For GNGT1, the reversed conclusion effect is also observed, as the Van Elteren f effect size suggests that the peripheral region has a higher expression, while the log fold change indicates otherwise. We further inspected the distributions to validate and interpret the differences. In Fig. 4A, the left panel does show generally higher expression of GNGT1 in each individual patient, while the aggregated distribution on the right shows a reversed effect, which is an instance of the aforementioned Simpson’s paradox. For SYNE2 (Fig. 4B), conspicuous discrepancy among batches is also shown, which leads to a less precise rank-sum test result. Indeed, these two genes were found playing roles in macular degeneration diseases [6, 10].

Cone Cells. For cone cells, we observed similar results. Some genes show changes while most genes are consistent across the tests. The p-values and effect sizes are shown in Table 4.

Table 3. Gene with large p-value change in rod cells
Table 4. Gene with large p-value change in cone cells
Fig. 4.
figure 4

Distribution of counts of (A) GNGT1 and (B) SYNE2 in rod cells. Left panels are stratified by patients and right panels show aggregated distributions.

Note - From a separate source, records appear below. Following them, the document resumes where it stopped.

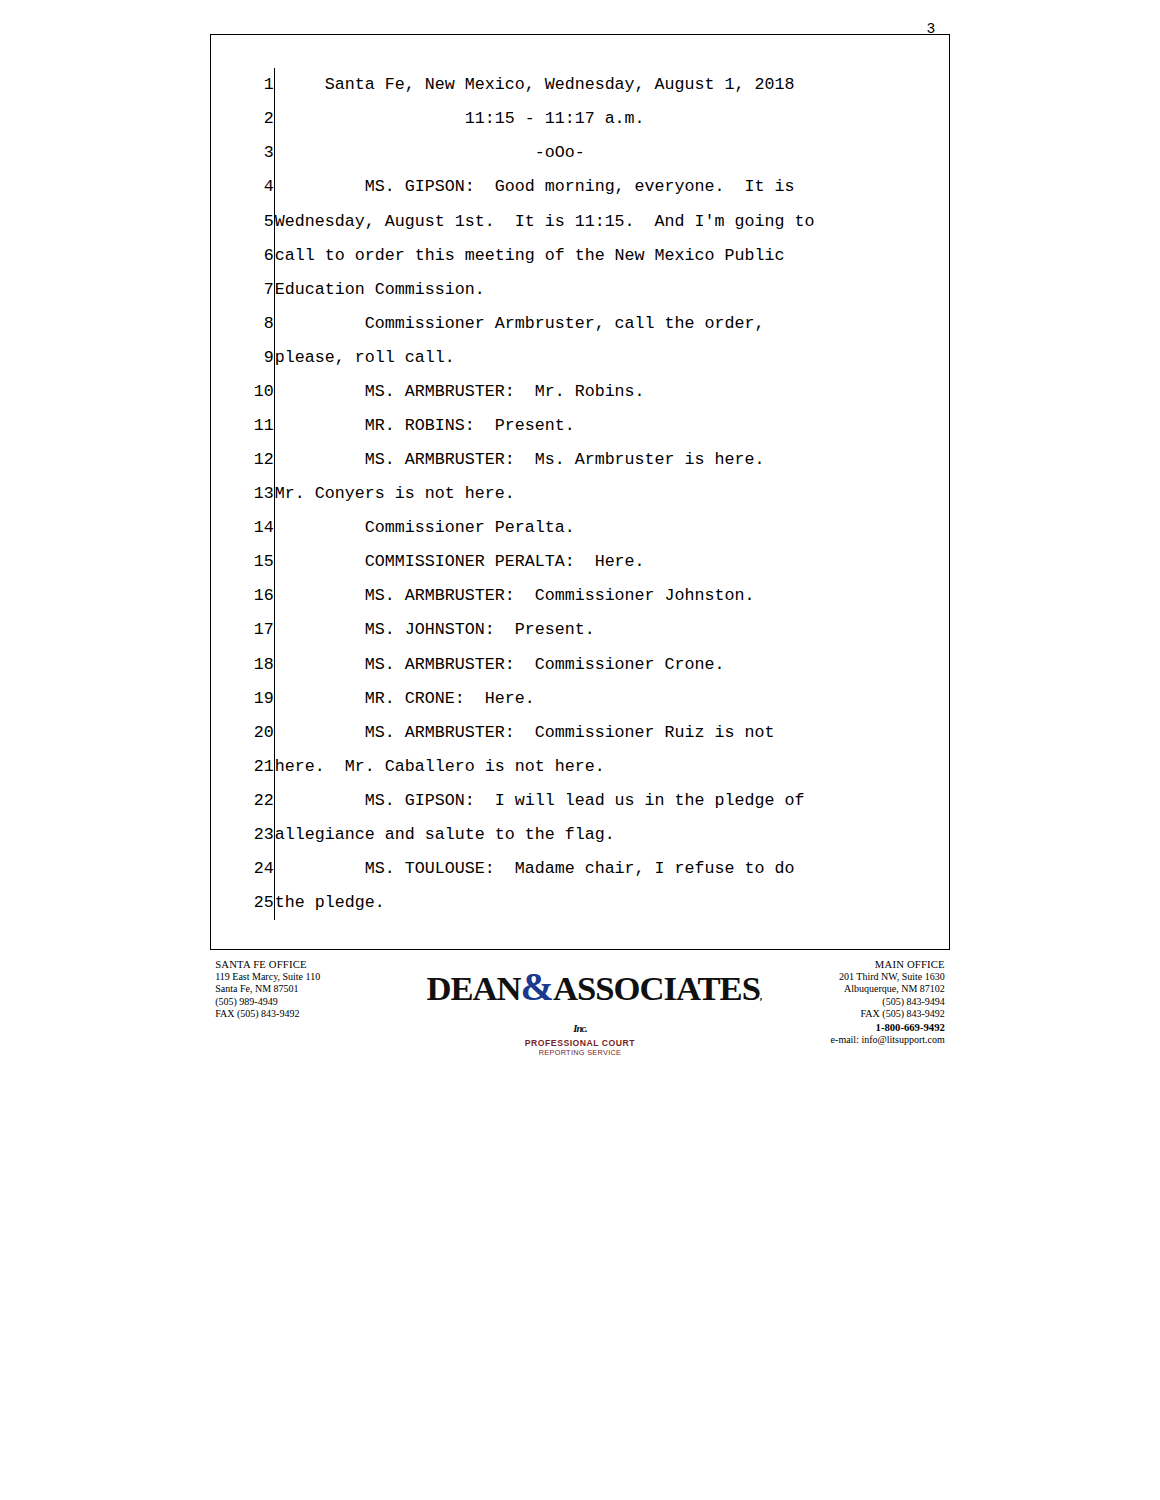3
| 1 | Santa Fe, New Mexico, Wednesday, August 1, 2018 |
| 2 | 11:15 - 11:17 a.m. |
| 3 | -oOo- |
| 4 | MS. GIPSON: Good morning, everyone. It is |
| 5 | Wednesday, August 1st. It is 11:15. And I'm going to |
| 6 | call to order this meeting of the New Mexico Public |
| 7 | Education Commission. |
| 8 | Commissioner Armbruster, call the order, |
| 9 | please, roll call. |
| 10 | MS. ARMBRUSTER: Mr. Robins. |
| 11 | MR. ROBINS: Present. |
| 12 | MS. ARMBRUSTER: Ms. Armbruster is here. |
| 13 | Mr. Conyers is not here. |
| 14 | Commissioner Peralta. |
| 15 | COMMISSIONER PERALTA: Here. |
| 16 | MS. ARMBRUSTER: Commissioner Johnston. |
| 17 | MS. JOHNSTON: Present. |
| 18 | MS. ARMBRUSTER: Commissioner Crone. |
| 19 | MR. CRONE: Here. |
| 20 | MS. ARMBRUSTER: Commissioner Ruiz is not |
| 21 | here. Mr. Caballero is not here. |
| 22 | MS. GIPSON: I will lead us in the pledge of |
| 23 | allegiance and salute to the flag. |
| 24 | MS. TOULOUSE: Madame chair, I refuse to do |
| 25 | the pledge. |
SANTA FE OFFICE
119 East Marcy, Suite 110
Santa Fe, NM 87501
(505) 989-4949
FAX (505) 843-9492
DEAN&ASSOCIATES, Inc.
PROFESSIONAL COURT
REPORTING SERVICE
MAIN OFFICE
201 Third NW, Suite 1630
Albuquerque, NM 87102
(505) 843-9494
FAX (505) 843-9492
1-800-669-9492
e-mail: info@litsupport.com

For gene PCBP4, Van Elteren test shows more significant p-value, and an effect size indicating smaller expression in macula, which is different from the log fold change. Decrease in PCBP4 has also been linked with age-related macular degeneration [13]. Figure 5 shows that batch effect in distribution of PCBP4 may have misled the rank-sum test and the logarithmic fold change.

Fig. 5.
figure 5

Distribution of counts of PCBP4 in rod cells. The left panel is stratified by patients and the right panel shows aggregated distributions.

4 Discussion

The results have clearly shown that Van Elteren test benefits biological studies in precisely identifying differentially expressed genes. Although the results we show do not include multiple comparison correction, Seurat 3.0 will automatically give corrected p-value based on the raw p-value using Bonferroni correction. Generally, any correction based on p-values will also apply.

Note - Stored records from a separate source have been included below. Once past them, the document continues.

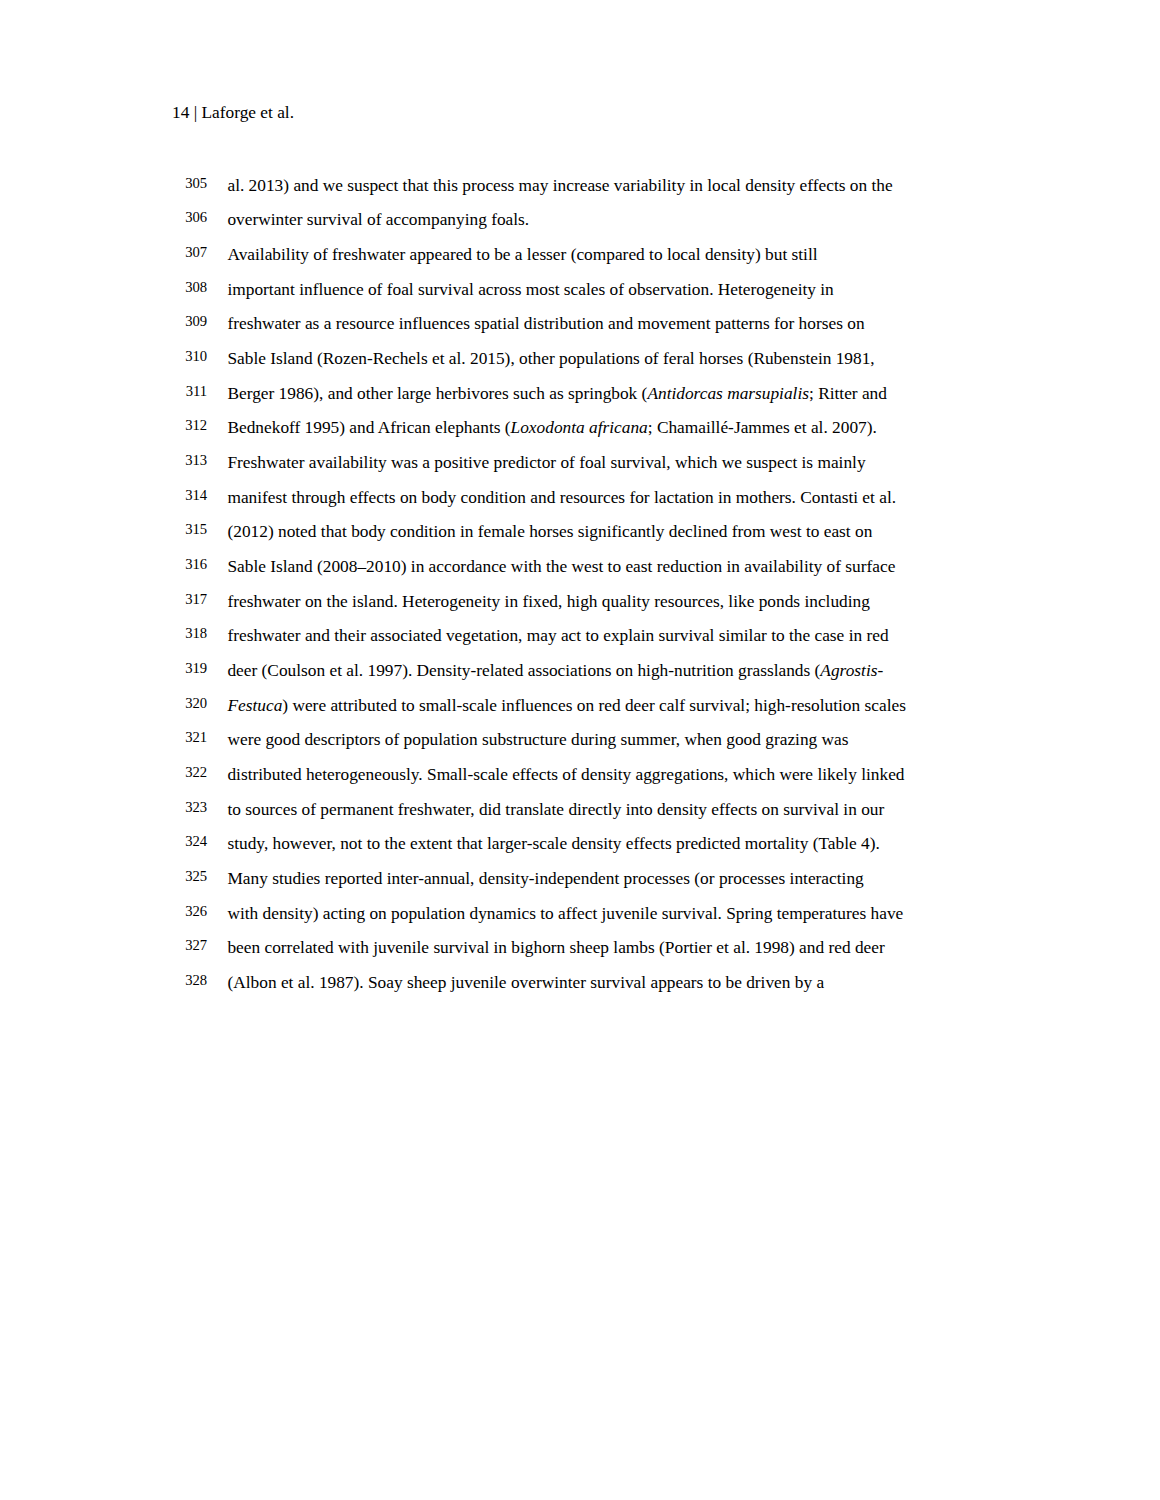14 | Laforge et al.
305al. 2013) and we suspect that this process may increase variability in local density effects on the
306overwinter survival of accompanying foals.
307 Availability of freshwater appeared to be a lesser (compared to local density) but still
308important influence of foal survival across most scales of observation. Heterogeneity in
309freshwater as a resource influences spatial distribution and movement patterns for horses on
310 Sable Island (Rozen-Rechels et al. 2015), other populations of feral horses (Rubenstein 1981,
311 Berger 1986), and other large herbivores such as springbok (Antidorcas marsupialis; Ritter and
312 Bednekoff 1995) and African elephants (Loxodonta africana; Chamaillé-Jammes et al. 2007).
313 Freshwater availability was a positive predictor of foal survival, which we suspect is mainly
314manifest through effects on body condition and resources for lactation in mothers. Contasti et al.
315(2012) noted that body condition in female horses significantly declined from west to east on
316 Sable Island (2008–2010) in accordance with the west to east reduction in availability of surface
317freshwater on the island. Heterogeneity in fixed, high quality resources, like ponds including
318freshwater and their associated vegetation, may act to explain survival similar to the case in red
319deer (Coulson et al. 1997). Density-related associations on high-nutrition grasslands (Agrostis-
320 Festuca) were attributed to small-scale influences on red deer calf survival; high-resolution scales
321were good descriptors of population substructure during summer, when good grazing was
322distributed heterogeneously. Small-scale effects of density aggregations, which were likely linked
323to sources of permanent freshwater, did translate directly into density effects on survival in our
324study, however, not to the extent that larger-scale density effects predicted mortality (Table 4).
325 Many studies reported inter-annual, density-independent processes (or processes interacting
326with density) acting on population dynamics to affect juvenile survival. Spring temperatures have
327been correlated with juvenile survival in bighorn sheep lambs (Portier et al. 1998) and red deer
328(Albon et al. 1987). Soay sheep juvenile overwinter survival appears to be driven by a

The result also indicates that stratified test is a neat way to handle batch effect. Although covariate has the ability to control for explanatory variables, it is generally more suitable for continuous variables. It also casts more assumptions when modeling covariate. Stratified test, on the other hand, does not infer the influence of the discrete batches. Rather, it directly aggregates the statistical power of multiple samples.

Admittedly, for the rod cells, although changes in p-values are observed, the significance threshold was well passed by both. However, it should be noted that the retina data are collected from relatively healthy tissues and are considered clean, while Van Elteren test is expected to make a more meaningful difference on noisy pathological and tumor data. In addition, rod cell is the most populous cell in retina. For rare cell types that take smaller proportions, like the cone cells, the difference Van Elteren test makes can be crucial.

The caveat of stratified test is that for it to work the strata shall not overlap with the variable of interest. For instance, it may not find the difference, meanwhile also control for the batch effect, between two patients. Nonetheless, neither is covariate applicable to such cases. As the batch effect and biological effect are convolved, more prior knowledge is generally needed to distinguish them.

5 Summary

We have adopted Van Elteren test, an underappreciated statistical test, and our weighted common language effect size to single-cell sequencing data. When batch effect is severe, the test control for false positives. Otherwise, it is consistent with Wilcoxon rank-sum test. The modified common language effect size also faithfully depicts the trends. This work may increase the precision of differential expression analysis to help identify genes of interests.